Sometimes, people are more philosophical and have many great (and hard) questions. And, then there are times when the Holy Spirit will use the most simple of responses to the statement, “Tell me about your Jesus,” to convict a listener’s heart. Such an account is recorded in Acts 16 when the Philippian jailer asked Paul & Silas, “What must I do to be saved?” They replied, “Believe in the Lord Jesus and you will be saved.” It appears that was enough for the jailer – as well as his entire family.
6. Finally, I like to inform people with whom I’m visiting that the Christian faith is nothing close to the “opium of the people” as Karl Marx once described religion. Nor is it an emotional crutch or a fairy tale, as some derisively call it. Quite the contrary, it is a rational, intelligent faith – a faith God actually encourages people to test and examine. The Bible is based on actual history – history that can be fact-checked. The gospels, according to historians, seem to fit best in the category of ancient Greco-Roman biography and, when scrutinized and weighed against the same criteria as other ancient literature, prove to be overwhelmingly reliable. The Homeric Epics come nowhere close to manuscript evidence of the New Testament, and no one questions their validity. Further, scholars, scientists and academics from the likes of Yale, MIT, Cornell, Harvard, Dartmouth, Stanford, UC-Irvine, Notre Dame, Cambridge and Oxford, just to name a few of the myriad of scholars, have placed their faith in the risen Christ.
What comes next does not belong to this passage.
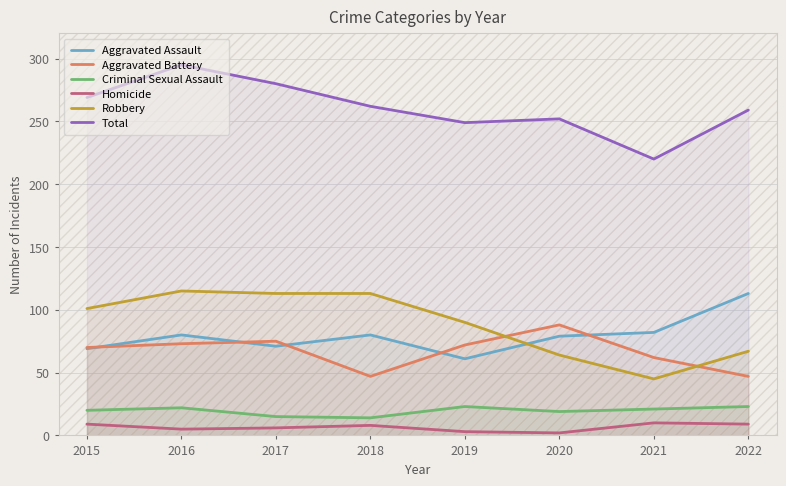

How many lines are shown in the chart?

6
The first verses I learned when being taught to share the gospel are commonly referred to as The Roman Road. Simple and brief, I would encourage you to have them highlighted in your Bible and, even better, memorized. They are:
Romans 3:23 – If the Bible is indeed true, we have a serious, life-impacting problem: we are separated from God because of our sin.
Romans 6:23 – A bad news/good news verse. There is a horrific consequence for this problem. And there is also a solution: the “free” gift of eternal life in Christ Jesus. This “gift” had to be provided because of the first part of this verse: sin has a inviolable consequence: death. Because of human sin, someone had to die.
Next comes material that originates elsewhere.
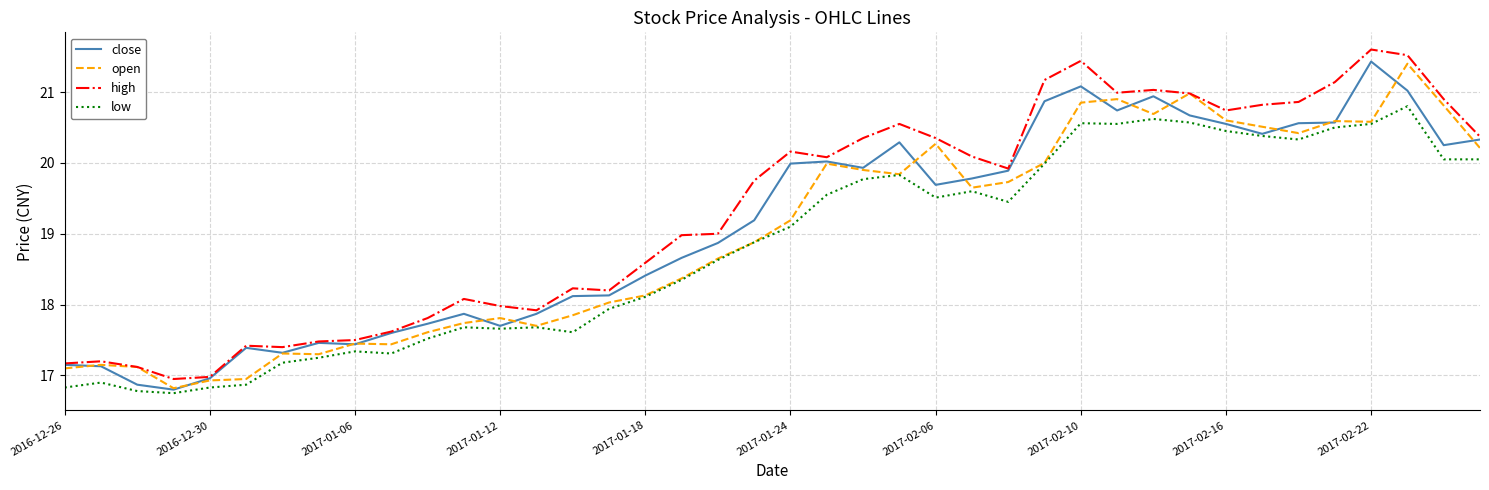

What is the lowest value of the open series?

16.8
Romans 5:8 – The gift is free to us, but it was not truly “free” for it cost God the life of his Son. Jesus died in our place, absorbing all the wrath of God on himself – for our sin. Why did Jesus do this? Because of his boundless love for us.
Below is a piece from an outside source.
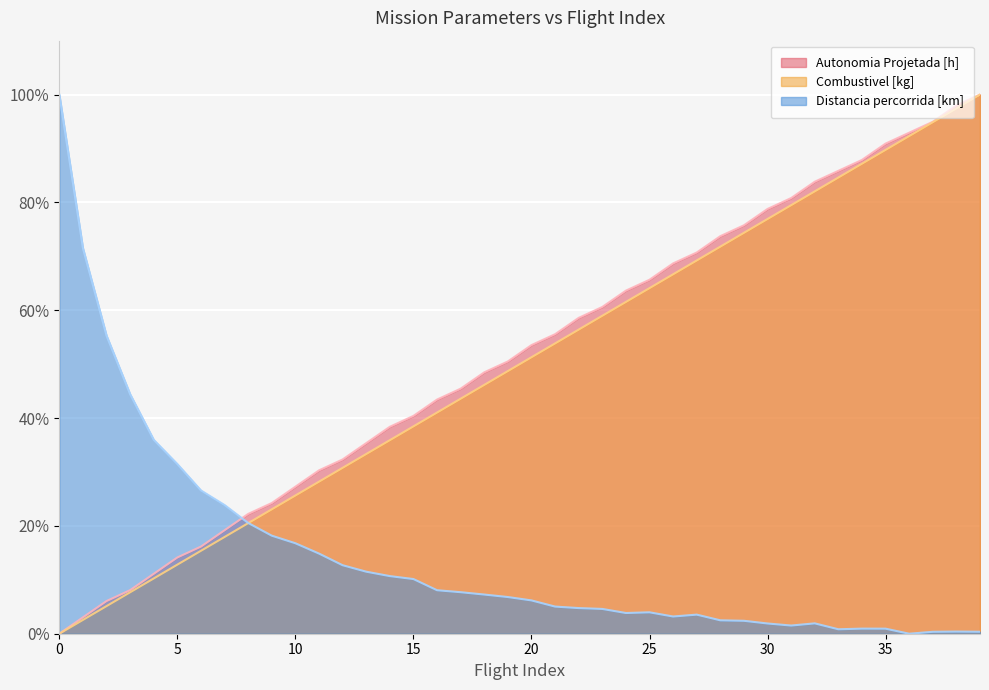

Where is Combustivel [kg] nearest to the value 50?

20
Romans 10:9-10 – How do we accept this gift? A gift can’t be earned by human effort; it is, by faith, accepted by a willing and believing heart. So, when we agree with God that our sin has separated us from him and that he has provided for us a saving solution through the sacrifice and resurrection of his Son, the Bible says, “you will be saved.” Saved from what? The Bible calls it the second death (following physical death), or hell. Further, those who profess faith in the risen Christ are made righteous in the sight of God – in right standing before God. This means that a holy, terrifying Judge no longer sees us in our sin, but as he intended for us to be. In short, he sees in us the righteousness, purity and holiness of his Son imputed to us through faith.